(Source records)
□ □ □
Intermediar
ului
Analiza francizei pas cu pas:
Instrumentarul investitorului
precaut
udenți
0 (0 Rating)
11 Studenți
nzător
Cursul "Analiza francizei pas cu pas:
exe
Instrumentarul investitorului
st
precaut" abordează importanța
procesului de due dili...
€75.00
□ □ □
* **WHAT TO WORK ON**: From the first line to the last, set down every record exactly as written above.

* **YOUR RESPONSE**:
Intermediar
ului
Analiza francizei pas cu pas:
Instrumentarul investitorului
precaut
udenți
0 (0 Rating)
11 Studenți
nzător
Cursul "Analiza francizei pas cu pas:
exe
Instrumentarul investitorului
st
precaut" abordează importanța
procesului de due dili...
€75.00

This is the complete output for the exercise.